Market Boost Due to Libya Disruption is Merely a Blip, Say Experts

by Ship & Bunker News Team
Wednesday March 29, 2017

A whopping 20 percent decline in crude output from Sharara, Libya's biggest oil field, caused a market weary of endless news about the global supply glut to boost West Texas Intermediate by 64 cents to $48.37 per barrel and Brent by 58 cents to $51.33 per barrel on Tuesday.

But analysts warn that this is merely a fleeting pause in a steadily downward price spiral.

Libya's output reportedly dropped to 560,000 barrels per day (bpd) after the pipeline from Sharara to the Zawiya refinery in North Africa ceased operation, due to the state-run National Oil Corp. declaring force majeure on loadings of Sharara crude from Zawiya and on Wafa field condensate from the Mellitah terminal.

It is unclear why NOC declared the legal status, which protects parties from liability in situations where they cannot fulfill contracts due to reasons beyond their control.

Richard Mallinson, an analyst at Energy Aspects Ltd., said, "The important question for the market will be whether this turns into a lengthy disruption or not; the political and security situation remains deeply unstable, and so I am not surprised to see Libyan output continue to fluctuate on these kinds of issues."

Tim Evans, energy futures specialist at Citi Futures, noted, "Past outages have ranged from a few days all the way up to two years, although the need for oil revenues will be a strong incentive to negotiate a pipeline restart sooner rather than later."
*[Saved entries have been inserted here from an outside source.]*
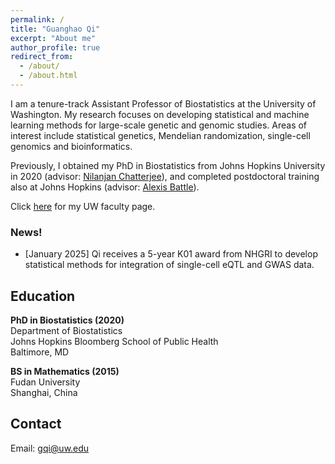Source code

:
 ```yaml
---
permalink: /
title: "Guanghao Qi"
excerpt: "About me"
author_profile: true
redirect_from: 
  - /about/
  - /about.html
---
```


I am a tenure-track Assistant Professor of Biostatistics at the University of Washington. My research focuses on developing statistical and machine learning methods for large-scale genetic and genomic studies. Areas of interest include statistical genetics, Mendelian randomization, single-cell genomics and bioinformatics.

Previously, I obtained my PhD in Biostatistics from Johns Hopkins University in 2020 (advisor: [Nilanjan Chatterjee](https://nilanjanchatterjee.org/)), and completed postdoctoral training also at Johns Hopkins (advisor: [Alexis Battle](https://battlelab.jhu.edu/)). 

Click [here](https://www.biostat.washington.edu/people/guanghao-qi) for my UW faculty page.


### News!
* [January 2025] Qi receives a 5-year K01 award from NHGRI to develop statistical methods for integration of single-cell eQTL and GWAS data. 


Education
------
**PhD in Biostatistics (2020)**   
Department of Biostatistics    
Johns Hopkins Bloomberg School of Public Health   
Baltimore, MD

**BS in Mathematics (2015)**   
Fudan University   
Shanghai, China

Contact
------
Email: <gqi@uw.edu>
However, data released this week from Wood Mackenzie suggests that any decline in global output will be rendered meaningless by the nation that media seems to have singled out as the key gadfly in the push by the Organization of the Petroleum Exporting Countries (OPEC) and partners to reduce the glut - namely, the U.S.

In an analysis of 33 of largest upstream companies with hedging programs, the consultancy found that an annualized 648,000 bpd of new oil hedges have been added by oil producers since the fourth quarter of 2016, an increase of 33 percent from the third quarter of the year and more than in any of the previous four quarters.
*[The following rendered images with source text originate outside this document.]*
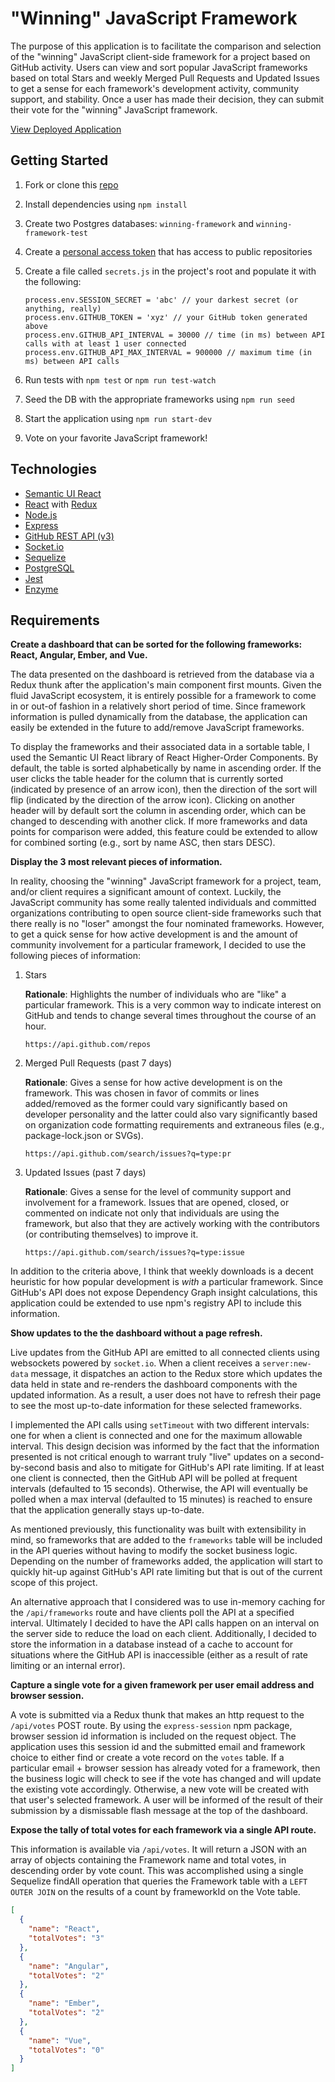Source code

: # "Winning" JavaScript Framework
The purpose of this application is to facilitate the comparison and selection of the "winning" JavaScript client-side framework for a project based on GitHub activity. Users can view and sort popular JavaScript frameworks based on total Stars and weekly Merged Pull Requests and Updated Issues to get a sense for each framework's development activity, community support, and stability. Once a user has made their decision, they can submit their vote for the "winning" JavaScript framework.

[View Deployed Application](https://winning-js-framework.herokuapp.com/)

## Getting Started
1. Fork or clone this [repo](https://github.com/chawes13/winning-js-framework.git)
1. Install dependencies using `npm install`
1. Create two Postgres databases: `winning-framework` and `winning-framework-test`
1. Create a [personal access token](https://github.com/settings/tokens) that has access to public repositories
1. Create a file called `secrets.js` in the project's root and populate it with the following:

   ```
   process.env.SESSION_SECRET = 'abc' // your darkest secret (or anything, really)
   process.env.GITHUB_TOKEN = 'xyz' // your GitHub token generated above
   process.env.GITHUB_API_INTERVAL = 30000 // time (in ms) between API calls with at least 1 user connected
   process.env.GITHUB_API_MAX_INTERVAL = 900000 // maximum time (in ms) between API calls
   ```
1. Run tests with `npm test` or `npm run test-watch`
1. Seed the DB with the appropriate frameworks using `npm run seed`
1. Start the application using `npm run start-dev`
1. Vote on your favorite JavaScript framework!

## Technologies
* [Semantic UI React](https://react.semantic-ui.com/introduction)
* [React](https://reactjs.org/docs/getting-started.html) with [Redux](https://redux.js.org/basics/usage-with-react)
* [Node.js](https://nodejs.org/en/docs/)
* [Express](https://expressjs.com/en/4x/api.html)
* [GitHub REST API (v3)](https://developer.github.com/v3/)
* [Socket.io](https://socket.io/docs/)
* [Sequelize](http://docs.sequelizejs.com/manual/installation/getting-started.html)
* [PostgreSQL](https://www.postgresql.org/docs/)
* [Jest](https://jestjs.io/docs/en/getting-started)
* [Enzyme](http://airbnb.io/enzyme/)

## Requirements
**Create a dashboard that can be sorted for the following frameworks: React, Angular, Ember, and Vue.**

The data presented on the dashboard is retrieved from the database via a Redux thunk after the application's main component first mounts. Given the fluid JavaScript ecosystem, it is entirely possible for a framework to come in or out-of fashion in a relatively short period of time. Since framework information is pulled dynamically from the database, the application can easily be extended in the future to add/remove JavaScript frameworks.

To display the frameworks and their associated data in a sortable table, I used the Semantic UI React library of React Higher-Order Components. By default, the table is sorted alphabetically by name in ascending order. If the user clicks the table header for the column that is currently sorted (indicated by presence of an arrow icon), then the direction of the sort will flip (indicated by the direction of the arrow icon). Clicking on another header will by default sort the column in ascending order, which can be changed to descending with another click. If more frameworks and data points for comparison were added, this feature could be extended to allow for combined sorting (e.g., sort by name ASC, then stars DESC).
   
**Display the 3 most relevant pieces of information.**

In reality, choosing the "winning" JavaScript framework for a project, team, and/or client requires a significant amount of context. Luckily, the JavaScript community has some really talented individuals and committed organizations contributing to open source client-side frameworks such that there really is no "loser" amongst the four nominated frameworks. However, to get a quick sense for how active development is and the amount of community involvement for a particular framework, I decided to use the following pieces of information: 
1. Stars 
  
   **Rationale**: Highlights the number of individuals who are "like" a particular framework. This is a very common way to indicate interest on GitHub and tends to change several times throughout the course of an hour.
   
   `https://api.github.com/repos`
     
1. Merged Pull Requests (past 7 days)

   **Rationale**: Gives a sense for how active development is on the framework. This was chosen in favor of commits or lines added/removed as the former could vary significantly based on developer personality and the latter could also vary significantly based on organization code formatting requirements and extraneous files (e.g., package-lock.json or SVGs).
   
   `https://api.github.com/search/issues?q=type:pr`
  
1. Updated Issues (past 7 days)

   **Rationale**: Gives a sense for the level of community support and involvement for a framework. Issues that are opened, closed, or commented on indicate not only that individuals are using the framework, but also that they are actively working with the contributors (or contributing themselves) to improve it.
   
   `https://api.github.com/search/issues?q=type:issue`

In addition to the criteria above, I think that weekly downloads is a decent heuristic for how popular development is _with_ a particular framework. Since GitHub's API does not expose Dependency Graph insight calculations, this application could be extended to use npm's registry API to include this information.

**Show updates to the the dashboard without a page refresh.**

Live updates from the GitHub API are emitted to all connected clients using websockets powered by `socket.io`. When a client receives a `server:new-data` message, it dispatches an action to the Redux store which updates the data held in state and re-renders the dashboard components with the updated information. As a result, a user does not have to refresh their page to see the most up-to-date information for these selected frameworks.

I implemented the API calls using `setTimeout` with two different intervals: one for when a client is connected and one for the maximum allowable interval. This design decision was informed by the fact that the information presented is not critical enough to warrant truly "live" updates on a second-by-second basis and also to mitigate for GitHub's API rate limiting. If at least one client is connected, then the GitHub API will be polled at frequent intervals (defaulted to 15 seconds). Otherwise, the API will eventually be polled when a max interval (defaulted to 15 minutes) is reached to ensure that the application generally stays up-to-date.

As mentioned previously, this functionality was built with extensibility in mind, so frameworks that are added to the `frameworks` table will be included in the API queries without having to modify the socket business logic. Depending on the number of frameworks added, the application will start to quickly hit-up against GitHub's API rate limiting but that is out of the current scope of this project.

An alternative approach that I considered was to use in-memory caching for the `/api/frameworks` route and have clients poll the API at a specified interval. Ultimately I decided to have the API calls happen on an interval on the server side to reduce the load on each client. Additionally, I decided to store the information in a database instead of a cache to account for situations where the GitHub API is inaccessible (either as a result of rate limiting or an internal error).

**Capture a single vote for a given framework per user email address and browser session.**

A vote is submitted via a Redux thunk that makes an http request to the `/api/votes` POST route. By using the `express-session` npm package, browser session id information is included on the request object. The application uses this session id and the submitted email and framework choice to either find or create a vote record on the `votes` table. If a particular email + browser session has already voted for a framework, then the business logic will check to see if the vote has changed and will update the existing vote accordingly. Otherwise, a new vote will be created with that user's selected framework. A user will be informed of the result of their submission by a dismissable flash message at the top of the dashboard.

**Expose the tally of total votes for each framework via a single API route.**

This information is available via `/api/votes`. It will return a JSON with an array of objects containing the Framework name and total votes, in descending order by vote count. This was accomplished using a single Sequelize findAll operation that queries the Framework table with a `LEFT OUTER JOIN` on the results of a count by frameworkId on the Vote table.
```JSON
[
  {
    "name": "React",
    "totalVotes": "3"
  },
  {
    "name": "Angular",
    "totalVotes": "2"
  },
  {
    "name": "Ember",
    "totalVotes": "2"
  },
  {
    "name": "Vue",
    "totalVotes": "0"
  }
]
```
Andy McConn, research analyst for Wood Mackenzie, pointed out that "Those producers – most of which are highly exposed to U.S. (shale) – will use hedging gains to help plug any budget deficits caused by sub-$50 spot prices."

In short, the numbers strongly indicate that U.S. drilling activity will continue to increase, although McConn went on to state that oil futures prices must recover before producers can lock in prices over $55 per barrel for next year, "which is what we think is needed to organically fund significant (shale) oil production growth."

Meanwhile, more bad news for those concerned with swelling inventories and rampant production came in the form of analysts polled by Reuters predicting that upcoming data will show U.S. crude oil stocks rising 1.4 million barrels in the latest week.

This caused Ole Hansen, head of commodity strategy at Saxo Bank, to remark, "An increase of more than 322,000 barrels will see Cushing hit a record."

Bill Baruch, chief market strategist at IITrader, recently warned that even if an extension of the OPEC output reduction agreement is ratified, the rise in U.S. shale production alone will wipe out most of its gains: "The U.S. has already taken up two thirds of the OPEC cuts with the remainder of 2017 left."